PinkCosmo · 30/06/2017 12:53

Wife & Husband is not the same as being in a relationship though! It can be jsut a legal thing.

I'm in Ireland where a divorce takes about five years or something, and twice I'd dated men with a wife. One was early in the process and still thought of her as a wife even though she was well established in a relationship with somebody else when I met him. Yswim?

Zampa · 30/06/2017 13:12

Pratstick I don't respond directly and my drafts/ideas are always amended and reworded by OH.

TheLegendOfBeans · 30/06/2017 13:15

To answer the question YABU; she's still his wife.

I referred to my now XH as my husband until the day the decree absolute appeared.

And that was no harmonious divorce Hmm

Groupie123 · 30/06/2017 15:38

@Zampa. Honestly, how would you feel in her shoes to know your ex's new partner was replying to the emails you send about your kids in confidence. Sharing finances doesn't mean you should ever stick your oar in with his kids. I say this as a stepmum.

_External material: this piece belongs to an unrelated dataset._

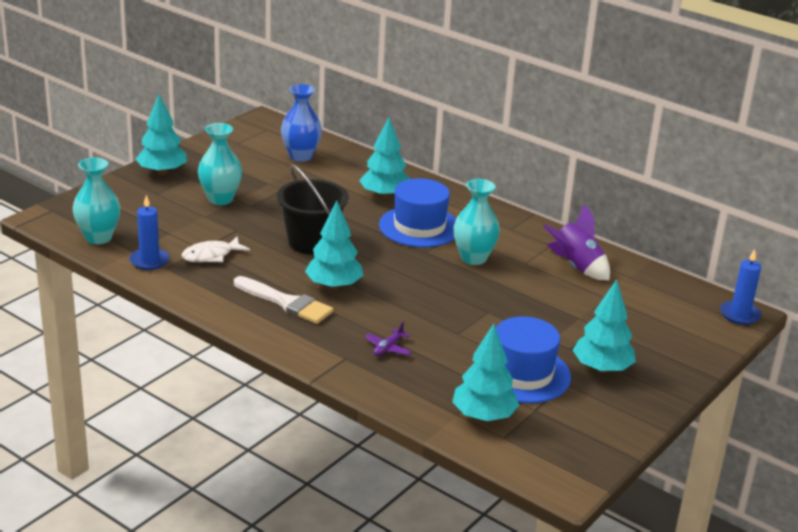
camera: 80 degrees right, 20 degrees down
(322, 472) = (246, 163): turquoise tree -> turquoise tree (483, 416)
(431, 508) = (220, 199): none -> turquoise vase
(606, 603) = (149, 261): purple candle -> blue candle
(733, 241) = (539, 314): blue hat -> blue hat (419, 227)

StepMum2Be · 30/06/2017 20:09

Some of these responses are hilarious! I'm not pretending to be him?? He has the choice to send what I draft, he changes it to sound more how he wants it to sound. I have every right to "interfere", the financial situation affects me completely and the life we have ahead of us. They will co-parent their entire lives but as soon as the children are adults and don't need either parent's permission our dealings with her will be virtually non existent. She is not entitled to a place in her ex husband's life forever just because they had children together.

OP posts:
StickThatInYourPipe · 30/06/2017 20:24

You sound delightful OP

StepMum2Be · 30/06/2017 20:25

Why is that? I want to live a life without another woman feeling she's part of it?